Les Deux Orphelines (Orphans of the Storm)
D.W. Griffith (1921)
Les deux orphelines est un grand cru du maître de la fresque historique lyrique et grandiloquente. Comme dans Naissance d'une nation et Intolérance il mêle avec bonheur la petite et la grande Histoire. La petite histoire est celle des sœurs Girard, Louise et Henriette interprétées par deux véritables sœurs, Lilian et Dorothy Gish. Louise, enfant trouvée est élevée avec Henriette jusqu'à la mort de leurs parents. Elle-même est frappée de cécité. Ce n'est que le début de leur martyre. Comme le titre en VO (Orphans of The Storm) l'annonce, elles sont prises dans la tempête d'une période tourmentée qui sied bien à Griffith: la fin de l'Ancien Régime et la Révolution française. Celui-ci en profite pour faire passer un message idéologique à la nation américaine. Il renvoie dos à dos la monarchie présentée comme une tyrannie et la Terreur, "anarchiste et bolchévique." La révolution américaine a libéré un peuple d'une monarchie despotique, celle de l'Angleterre. Mais Griffith met en garde les américains contre une autre révolution, celle de 1917 en Russie qui a débouché sur une guerre civile qui ne s'achève qu'en 1921 soit au moment de la sortie du film. Cette vision orientée explique l'absence des autres périodes de la Révolution, de l'entourage du roi (on ne voit pas Marie-Antoinette par exemple), la mise en avant de Lafayette et le manichéisme simplificateur du couple Danton-Robespierre. Le premier est présenté comme un champion de la justice et de la liberté, un indulgent de la première heure alors que le second est un tyran fourbe assoiffé de sang. Danton est américain et Robespierre...russe.
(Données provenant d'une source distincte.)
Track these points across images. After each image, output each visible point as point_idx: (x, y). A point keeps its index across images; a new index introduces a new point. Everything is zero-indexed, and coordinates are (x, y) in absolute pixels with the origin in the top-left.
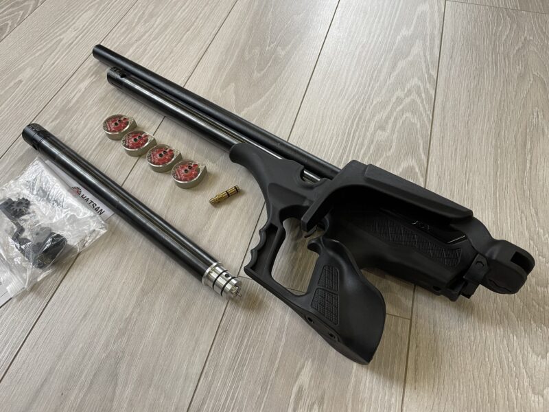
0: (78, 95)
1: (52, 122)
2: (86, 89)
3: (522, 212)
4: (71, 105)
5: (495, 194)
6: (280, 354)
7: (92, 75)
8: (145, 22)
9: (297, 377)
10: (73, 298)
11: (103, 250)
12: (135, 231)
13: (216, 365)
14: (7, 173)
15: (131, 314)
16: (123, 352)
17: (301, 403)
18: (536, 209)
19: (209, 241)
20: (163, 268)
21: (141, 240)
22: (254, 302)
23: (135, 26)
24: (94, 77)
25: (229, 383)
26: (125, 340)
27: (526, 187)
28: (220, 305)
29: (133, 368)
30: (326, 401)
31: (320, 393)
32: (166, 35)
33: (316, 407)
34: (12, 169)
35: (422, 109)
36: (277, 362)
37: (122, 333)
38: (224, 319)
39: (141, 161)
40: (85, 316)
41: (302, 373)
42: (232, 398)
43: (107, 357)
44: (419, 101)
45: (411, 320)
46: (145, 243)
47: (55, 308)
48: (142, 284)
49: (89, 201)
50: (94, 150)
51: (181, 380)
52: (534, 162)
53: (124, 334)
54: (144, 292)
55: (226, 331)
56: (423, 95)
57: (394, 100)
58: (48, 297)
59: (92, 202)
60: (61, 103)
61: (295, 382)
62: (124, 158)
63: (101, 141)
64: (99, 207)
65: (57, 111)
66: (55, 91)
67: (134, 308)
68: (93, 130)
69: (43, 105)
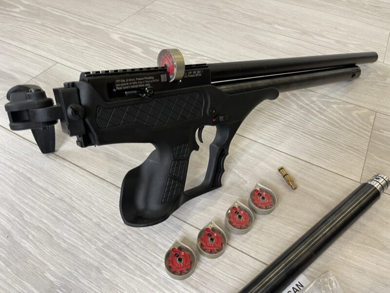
62: (225, 260)
63: (192, 287)
64: (293, 288)
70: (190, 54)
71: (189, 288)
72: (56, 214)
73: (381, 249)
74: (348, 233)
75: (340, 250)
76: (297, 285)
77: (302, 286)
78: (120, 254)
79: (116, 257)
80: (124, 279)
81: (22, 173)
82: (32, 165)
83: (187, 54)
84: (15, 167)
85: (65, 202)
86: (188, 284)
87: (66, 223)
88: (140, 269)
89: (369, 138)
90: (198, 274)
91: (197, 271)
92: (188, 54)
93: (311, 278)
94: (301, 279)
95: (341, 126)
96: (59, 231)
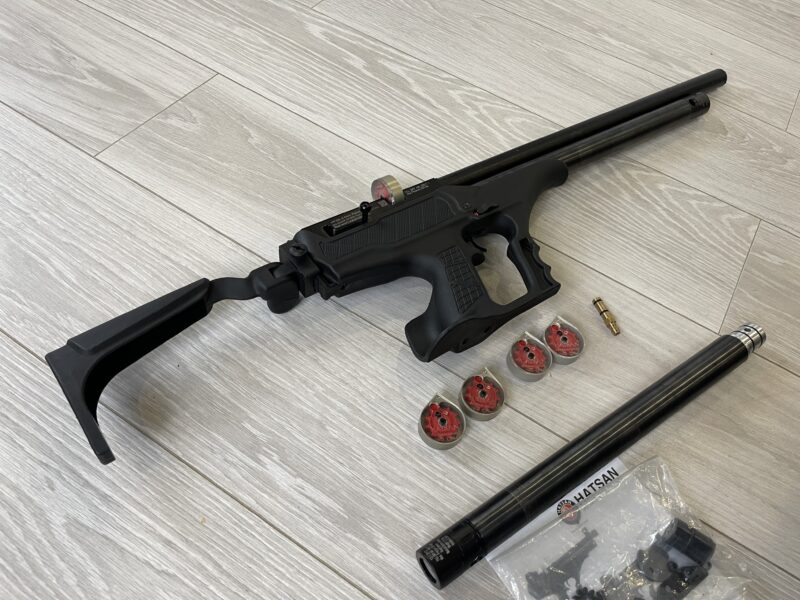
0: (310, 490)
1: (376, 547)
2: (299, 475)
4: (336, 507)
7: (258, 461)
24: (262, 457)
35: (503, 108)
38: (771, 360)
45: (761, 219)
49: (590, 490)
52: (596, 75)
56: (480, 97)
57: (479, 120)
59: (591, 485)
60: (325, 526)
63: (458, 460)
64: (604, 476)
65: (349, 535)
66: (279, 540)
67: (763, 449)
68: (427, 471)
69: (315, 567)
70: (452, 81)
71: (454, 462)
73: (737, 435)
74: (691, 407)
75: (677, 430)
76: (609, 472)
77: (617, 474)
78: (350, 405)
79: (346, 408)
80: (359, 440)
81: (186, 268)
82: (201, 257)
83: (443, 79)
84: (173, 257)
85: (259, 319)
86: (453, 456)
87: (264, 352)
88: (382, 430)
89: (742, 263)
90: (466, 444)
91: (466, 440)
92: (447, 79)
93: (631, 466)
94: (615, 464)
95: (699, 238)
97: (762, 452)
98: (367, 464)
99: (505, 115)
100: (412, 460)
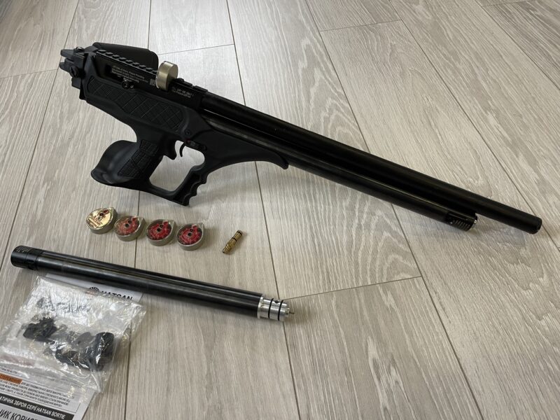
0: (41, 207)
2: (45, 199)
3: (452, 171)
4: (39, 217)
5: (429, 165)
6: (345, 343)
7: (44, 184)
8: (69, 119)
9: (367, 354)
10: (148, 381)
11: (151, 330)
12: (171, 301)
13: (303, 376)
14: (10, 302)
15: (209, 370)
16: (220, 403)
17: (380, 371)
18: (460, 166)
19: (240, 284)
20: (214, 321)
21: (181, 307)
22: (304, 315)
23: (61, 126)
25: (320, 384)
26: (215, 392)
27: (446, 153)
28: (279, 329)
29: (236, 411)
30: (396, 361)
31: (389, 357)
32: (97, 126)
33: (392, 368)
34: (14, 297)
35: (346, 120)
36: (347, 351)
37: (210, 388)
38: (288, 339)
39: (139, 243)
40: (168, 390)
41: (369, 349)
42: (329, 393)
43: (208, 413)
44: (341, 115)
45: (422, 276)
46: (185, 308)
47: (136, 396)
48: (203, 342)
49: (112, 294)
50: (88, 250)
51: (281, 399)
52: (442, 133)
53: (212, 389)
54: (209, 348)
55: (295, 346)
56: (342, 109)
57: (322, 120)
58: (123, 391)
59: (115, 294)
60: (27, 220)
61: (368, 358)
62: (122, 246)
63: (91, 240)
64: (125, 296)
65: (28, 229)
66: (13, 211)
67: (208, 364)
68: (76, 232)
69: (9, 227)
70: (339, 94)
72: (99, 145)
75: (183, 314)
78: (91, 191)
79: (88, 191)
80: (75, 204)
83: (336, 92)
96: (89, 154)
97: (205, 365)
98: (65, 214)
99: (342, 125)
100: (78, 225)
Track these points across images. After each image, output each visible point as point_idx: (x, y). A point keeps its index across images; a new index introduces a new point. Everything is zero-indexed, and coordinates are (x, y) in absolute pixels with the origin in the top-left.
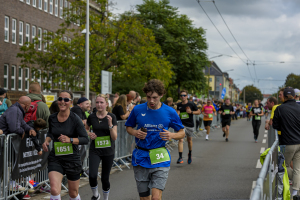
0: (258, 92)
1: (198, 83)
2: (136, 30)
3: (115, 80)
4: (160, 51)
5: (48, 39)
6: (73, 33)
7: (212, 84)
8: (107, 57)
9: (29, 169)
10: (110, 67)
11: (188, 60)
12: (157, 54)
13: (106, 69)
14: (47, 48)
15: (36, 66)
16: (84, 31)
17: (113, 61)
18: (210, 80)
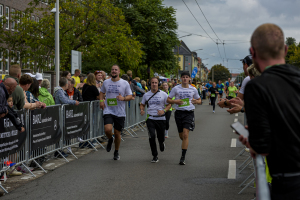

La tendance de Griffith à confondre Histoire et propagande se marie à l'efficacité des procédés employés pour susciter l'adhésion. Le récit est haletant de bout en bout, utilisant toutes les ficelles du mélodrame avec une maîtrise impressionnante du récit et de son tempo. Griffith nous présente une multitude de personnages en soulignant leur rôle à venir dans l'histoire. Par la suite il utilise les flashbacks comme piqûre de rappel si bien que le spectateur n'est jamais perdu. Chacun d'eux est une pièce du puzzle qui s'avère déterminante dans l'histoire. De même l'utilisation du montage alterné dramatise l'action au maximum. La marche d'Henriette à l'échafaud se combine avec une chevauchée endiablée de Danton et ses révolutionnaires pour la sauver. On pense à la fin de Naissance d'une nation qui utilisait le même procédé.